Beneran nih?

3.8K 537 231
                                    


"Tentang kita?" Tanyaku, bingung. Perkataannya benar-benar ambigu. Membuat tingkat kebaperan pendengar meningkat.

Disaat aku sedang mengontrol detak jantungku yang menggila, dia malah bersandar dengan santainya. Kakinya Ia silangkan dan tangannya mencomot toples kue kering di atas meja.

"Apa sih maksudnya?" Tanyaku makin penasaran karna Si pirang tidak melanjutkan.

Dia menoleh padaku dan menyeringai. Membuat bulu kudukku langsung meremang, "Penasaran ya..?"

"Ih! Serius, kenapa?!" Gerutuku.

Dia malah tertawa. Ditaruhnya toples kue itu, dan sepertinya Ia mulai mencoba menahan gelak tawanya.
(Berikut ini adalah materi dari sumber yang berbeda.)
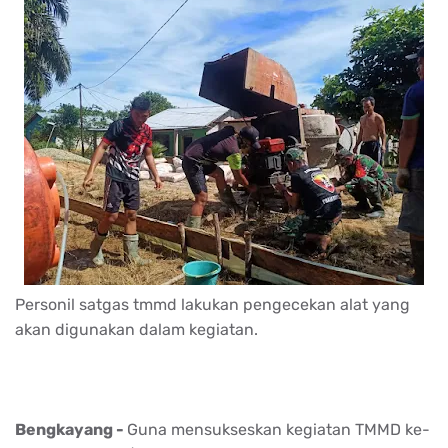
Personil satgas tmmd lakukan pengecekan alat yang
akan digunakan dalam kegiatan.
Bengkayang -
Guna mensukseskan kegiatan TMMD ke-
"Oke, gua serius." Ia memiringkan tubuhnya, sehingga kami sekarang hampir berhadapan. "Bilang sama gua, kenapa lo ngejauhin gua?"

Kuhembuskan napas, bosan. Lagi-lagi pertanyaan itu.

"Nggak kenapa-napa."

"Ck, nggak mungkin nggak kenapa-napa."

Kupicingkan mataku, "Terus menurut kamu kenapa?"

"Lo cemburu lagi ya sama gua?"

Skak!

To!

The!

Mat!

Skakmat!

Dia menyeringai, "Tuh, kan bener." Ia kembali menyandarkan punggungnya dengan santai.

"Ih! Siapa bilang? Sotoy banget sih?!"

"Yaelah, lu tuh nggak bisa boong sama gua."

Aku mendengus keras-keras. Sungguh, aku tidak tahu harus bilang apa lagi. Lidahku terasa kelu. Dan aku menutup kegugupanku dengan berpura-pura marah.

"Sama siapa sih cemburunya?" Tanyanya dengan nada seperti seorang ayah bertanya pada anaknya.

Aku diam.

"Pansy?"

"Bukan."

Ahhhh! Mulut sialaaan!!

"Tuh, kan beneran cemburu berarti. Tapi kalo bukan sama pansy, siapa lagi?"

Kulirik dia yang seperti sedang berpikir keras. Ia mengetuk-ngetukkan jarinya pada pelipis dan mulutnya komat-kamit entah membaca mantra apa. Membuat diriku tak kuat menahan tawa.

"Gila!" Tawaku pun pecah.

Dia hanya tersenyum geli, "Jujur sama gua, cemburu sama siapa?"

Aku menunduk. Menyembunyikan rona merah yang menghiasi pipiku.

"Waktu itu, pas aku mau jalan bareng Ron. Aku liat kamu chating sama cewek. Pake aku-kamu lagi."

Dia langsung tertawa kencang-kencang. Seakan perkataanku itu lelucon paling lucu di dunia.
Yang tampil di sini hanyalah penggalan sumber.